PASSAGE PROVIDED
◇ ◇ ◇ ◇ ◇ ◇ ◇

Digital Advanced Node

Meeting the challenge of advanced nodes

Advanced FinFET devices and planar devices with FD-SOI technology improve power, performance, and area (PPA), but create additional design challenges. Cadence developed its revolutionary full-flow digital toolset to address these design challenges at the design creation, implementation, and signoff stages. Here are just some of the issues designers can run into with these transistors:

• Leakage power is reduced, but now dynamic power becomes more significant
• Double patterning is used to enhance feature density as single-pass lithography falls short
• Placement and optimization must consider new advanced-node base-layer constraints
• Larger port capacitance of devices adds to total capacitance on wires
• Designs operate at lower voltages, so design flows need to handle lower vdds
• Electromigration and IR become a bigger concern with increased drive strength and high-resistance wires
• On-chip variation plays a bigger role and must be mitigated through correct statistical algorithms
• Transistor self-heating effects can affect signal RMS current

The Cadence^® Full-Flow Digital Implementation and Signoff tools can handle and support all the special requirements of today’s FinFET and advanced-node FD-SOI designs. These tools prevent and correct harmful lithography hotspots, random defects, on-chip variation, and variation due to chemical-mechanical polishing. Using rule- and model-based in-design analysis (pre-qualified and closely related with foundry process simulation), the Cadence Innovus^™ Implementation System minimizes risk upfront and prevents unexpected design re-spins and late-stage iterations.

Designing for double patterning and beyond

As design is moving below 20nm, fabs are employing double patterning to enhance the feature density, as single lithographic exposure generally is not enough to provide sufficient resolution. At 16nm and 14nm, shapes are so close that single-pass lithography has many interference effects, and multi-pass lithography is required. With two-pass lithography, each pass prints one mask of double-pitch wires. When both passes are complete, a single layout with minimum spacing wires is created.

◇ ◇ ◇ ◇ ◇ ◇ ◇

Chart-based quiz data:
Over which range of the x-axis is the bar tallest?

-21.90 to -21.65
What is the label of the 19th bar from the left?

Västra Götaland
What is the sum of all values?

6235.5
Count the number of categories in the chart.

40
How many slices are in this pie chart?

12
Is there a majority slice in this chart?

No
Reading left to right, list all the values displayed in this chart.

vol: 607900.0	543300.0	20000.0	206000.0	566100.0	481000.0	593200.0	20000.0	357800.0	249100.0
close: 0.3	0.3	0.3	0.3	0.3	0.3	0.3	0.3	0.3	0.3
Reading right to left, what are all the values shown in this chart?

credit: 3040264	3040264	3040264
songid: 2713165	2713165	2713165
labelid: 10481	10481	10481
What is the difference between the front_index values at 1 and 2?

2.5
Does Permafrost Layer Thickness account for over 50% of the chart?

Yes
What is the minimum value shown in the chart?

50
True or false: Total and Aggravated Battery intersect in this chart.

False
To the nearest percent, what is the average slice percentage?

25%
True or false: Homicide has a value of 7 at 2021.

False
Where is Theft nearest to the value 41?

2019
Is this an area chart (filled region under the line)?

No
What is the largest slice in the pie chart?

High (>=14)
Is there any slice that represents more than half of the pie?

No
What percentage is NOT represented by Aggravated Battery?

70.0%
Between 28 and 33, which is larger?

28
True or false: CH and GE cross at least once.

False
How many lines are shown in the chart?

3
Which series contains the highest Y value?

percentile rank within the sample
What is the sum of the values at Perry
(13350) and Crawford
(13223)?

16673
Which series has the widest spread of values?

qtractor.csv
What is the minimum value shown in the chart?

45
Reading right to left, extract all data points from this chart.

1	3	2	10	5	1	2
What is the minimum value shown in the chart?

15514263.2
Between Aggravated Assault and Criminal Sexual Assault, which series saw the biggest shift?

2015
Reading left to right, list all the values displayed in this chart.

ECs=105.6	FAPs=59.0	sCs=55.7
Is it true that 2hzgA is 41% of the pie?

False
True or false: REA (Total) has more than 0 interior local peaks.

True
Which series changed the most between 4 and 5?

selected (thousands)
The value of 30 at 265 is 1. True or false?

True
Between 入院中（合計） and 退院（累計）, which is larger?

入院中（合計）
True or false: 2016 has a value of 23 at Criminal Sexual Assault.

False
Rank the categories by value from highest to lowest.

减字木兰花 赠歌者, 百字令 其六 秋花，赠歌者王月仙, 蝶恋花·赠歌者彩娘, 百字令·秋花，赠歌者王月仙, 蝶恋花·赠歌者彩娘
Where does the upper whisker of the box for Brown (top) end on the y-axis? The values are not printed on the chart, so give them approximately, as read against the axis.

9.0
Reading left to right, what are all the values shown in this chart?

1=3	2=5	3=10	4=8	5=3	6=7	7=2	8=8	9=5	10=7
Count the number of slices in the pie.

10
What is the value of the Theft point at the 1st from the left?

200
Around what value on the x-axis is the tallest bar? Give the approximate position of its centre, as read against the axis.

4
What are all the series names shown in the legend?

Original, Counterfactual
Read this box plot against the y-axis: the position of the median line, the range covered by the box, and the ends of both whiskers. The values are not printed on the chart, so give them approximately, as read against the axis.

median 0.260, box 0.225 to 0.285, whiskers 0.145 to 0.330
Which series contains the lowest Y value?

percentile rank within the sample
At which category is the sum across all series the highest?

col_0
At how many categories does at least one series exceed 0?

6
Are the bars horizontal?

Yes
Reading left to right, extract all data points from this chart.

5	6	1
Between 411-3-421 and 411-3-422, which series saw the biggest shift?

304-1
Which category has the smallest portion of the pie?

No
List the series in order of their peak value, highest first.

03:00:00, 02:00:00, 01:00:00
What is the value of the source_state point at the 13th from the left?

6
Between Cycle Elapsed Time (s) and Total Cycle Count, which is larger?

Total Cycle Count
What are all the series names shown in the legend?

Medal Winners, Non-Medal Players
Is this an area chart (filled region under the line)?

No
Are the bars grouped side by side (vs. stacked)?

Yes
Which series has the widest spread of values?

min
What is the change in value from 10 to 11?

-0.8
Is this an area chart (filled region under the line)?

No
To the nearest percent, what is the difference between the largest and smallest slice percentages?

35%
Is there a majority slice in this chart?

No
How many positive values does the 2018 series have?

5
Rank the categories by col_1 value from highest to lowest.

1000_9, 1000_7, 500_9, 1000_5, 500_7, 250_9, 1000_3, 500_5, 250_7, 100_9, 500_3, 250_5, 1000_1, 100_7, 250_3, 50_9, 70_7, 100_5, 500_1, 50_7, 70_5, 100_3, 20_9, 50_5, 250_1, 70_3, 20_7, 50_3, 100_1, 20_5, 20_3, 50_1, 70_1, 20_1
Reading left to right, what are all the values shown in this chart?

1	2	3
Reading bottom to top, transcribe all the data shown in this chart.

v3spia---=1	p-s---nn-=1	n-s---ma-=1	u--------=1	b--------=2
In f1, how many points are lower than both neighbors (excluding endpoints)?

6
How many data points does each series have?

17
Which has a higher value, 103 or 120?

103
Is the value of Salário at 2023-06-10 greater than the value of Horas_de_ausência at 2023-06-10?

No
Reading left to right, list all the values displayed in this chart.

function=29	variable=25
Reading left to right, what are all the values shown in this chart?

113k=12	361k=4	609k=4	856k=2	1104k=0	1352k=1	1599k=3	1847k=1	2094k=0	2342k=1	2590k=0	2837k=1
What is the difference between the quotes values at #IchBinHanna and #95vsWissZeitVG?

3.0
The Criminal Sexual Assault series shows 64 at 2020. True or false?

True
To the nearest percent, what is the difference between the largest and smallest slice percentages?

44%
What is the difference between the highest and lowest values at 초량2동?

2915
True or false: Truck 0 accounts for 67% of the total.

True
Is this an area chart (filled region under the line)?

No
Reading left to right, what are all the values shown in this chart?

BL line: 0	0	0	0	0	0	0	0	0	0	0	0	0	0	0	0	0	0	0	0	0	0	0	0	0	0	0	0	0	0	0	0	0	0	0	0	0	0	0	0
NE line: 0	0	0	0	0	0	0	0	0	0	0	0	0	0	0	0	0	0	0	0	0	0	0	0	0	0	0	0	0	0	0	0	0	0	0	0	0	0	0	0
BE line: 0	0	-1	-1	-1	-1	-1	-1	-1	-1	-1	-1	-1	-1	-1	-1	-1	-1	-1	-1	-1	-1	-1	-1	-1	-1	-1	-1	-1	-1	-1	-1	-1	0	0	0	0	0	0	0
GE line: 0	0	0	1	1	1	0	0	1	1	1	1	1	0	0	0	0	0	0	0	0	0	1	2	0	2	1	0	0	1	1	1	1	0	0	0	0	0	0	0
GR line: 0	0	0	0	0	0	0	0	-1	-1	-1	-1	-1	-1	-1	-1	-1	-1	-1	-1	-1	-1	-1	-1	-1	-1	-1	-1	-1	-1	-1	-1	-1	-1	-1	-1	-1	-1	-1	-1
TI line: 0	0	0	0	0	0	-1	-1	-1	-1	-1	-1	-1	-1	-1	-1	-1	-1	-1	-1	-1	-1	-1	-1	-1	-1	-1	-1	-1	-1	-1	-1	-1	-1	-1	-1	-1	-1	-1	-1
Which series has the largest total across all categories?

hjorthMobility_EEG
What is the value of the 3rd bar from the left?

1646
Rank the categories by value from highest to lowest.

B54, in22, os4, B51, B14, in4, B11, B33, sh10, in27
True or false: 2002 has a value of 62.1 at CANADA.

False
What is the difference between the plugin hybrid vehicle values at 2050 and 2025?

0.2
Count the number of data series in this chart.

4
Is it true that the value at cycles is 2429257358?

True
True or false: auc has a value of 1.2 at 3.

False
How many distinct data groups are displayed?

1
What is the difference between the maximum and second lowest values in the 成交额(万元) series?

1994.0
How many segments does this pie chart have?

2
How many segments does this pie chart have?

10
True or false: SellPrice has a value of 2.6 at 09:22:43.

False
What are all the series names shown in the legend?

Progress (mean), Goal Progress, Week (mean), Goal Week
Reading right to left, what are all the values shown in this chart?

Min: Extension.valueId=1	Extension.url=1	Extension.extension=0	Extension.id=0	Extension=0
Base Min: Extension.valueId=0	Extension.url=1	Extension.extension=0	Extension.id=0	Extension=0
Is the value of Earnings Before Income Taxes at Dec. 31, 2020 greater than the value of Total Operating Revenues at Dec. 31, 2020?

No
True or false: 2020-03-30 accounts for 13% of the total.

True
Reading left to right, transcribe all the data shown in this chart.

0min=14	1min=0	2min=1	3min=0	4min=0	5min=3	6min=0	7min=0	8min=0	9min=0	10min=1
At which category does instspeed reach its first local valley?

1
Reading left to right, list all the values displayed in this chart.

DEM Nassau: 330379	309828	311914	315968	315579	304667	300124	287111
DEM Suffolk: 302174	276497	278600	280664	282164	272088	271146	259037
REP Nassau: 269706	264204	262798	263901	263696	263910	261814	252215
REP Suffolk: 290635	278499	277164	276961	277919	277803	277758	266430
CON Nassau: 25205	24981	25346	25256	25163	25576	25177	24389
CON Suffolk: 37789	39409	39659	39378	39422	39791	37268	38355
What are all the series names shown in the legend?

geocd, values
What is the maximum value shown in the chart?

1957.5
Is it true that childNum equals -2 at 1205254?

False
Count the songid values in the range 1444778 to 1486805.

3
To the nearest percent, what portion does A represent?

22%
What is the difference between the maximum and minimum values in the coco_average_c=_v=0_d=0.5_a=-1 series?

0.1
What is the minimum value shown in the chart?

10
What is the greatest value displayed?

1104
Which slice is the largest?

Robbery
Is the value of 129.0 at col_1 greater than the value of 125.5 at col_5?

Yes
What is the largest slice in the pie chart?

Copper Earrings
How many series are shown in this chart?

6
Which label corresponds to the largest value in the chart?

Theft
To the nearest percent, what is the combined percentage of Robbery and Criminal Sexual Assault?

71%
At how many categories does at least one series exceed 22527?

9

◇ ◇ ◇ ◇ ◇ ◇ ◇

EXERCISES
[A] Output the part of the advanced-node text between "The Cadence^® Full-Flow" and "and late-stage iterations.", inclusive.
[B] Answer these questions using the advanced-node text.
(i) Which kind of power becomes more significant as leakage power is reduced?
(ii) Which Cadence system minimizes risk upfront and prevents unexpected design re-spins?
(iii) At which two nodes is multi-pass lithography required?
[C] According to the advanced-node text, why do fabs use double patterning once design moves below 20nm? Explain in one to three sentences.
None of the data is needed here.

RESULTS IN ORDER
[A]
The Cadence^® Full-Flow Digital Implementation and Signoff tools can handle and support all the special requirements of today’s FinFET and advanced-node FD-SOI designs. These tools prevent and correct harmful lithography hotspots, random defects, on-chip variation, and variation due to chemical-mechanical polishing. Using rule- and model-based in-design analysis (pre-qualified and closely related with foundry process simulation), the Cadence Innovus^™ Implementation System minimizes risk upfront and prevents unexpected design re-spins and late-stage iterations.

[B]
(i) Dynamic power.
(ii) The Cadence Innovus Implementation System.
(iii) 16nm and 14nm.

[C] A single lithographic exposure generally cannot provide enough resolution below 20nm. At 16nm and 14nm, shapes are so close that single-pass lithography has many interference effects, so multi-pass lithography is required to enhance feature density.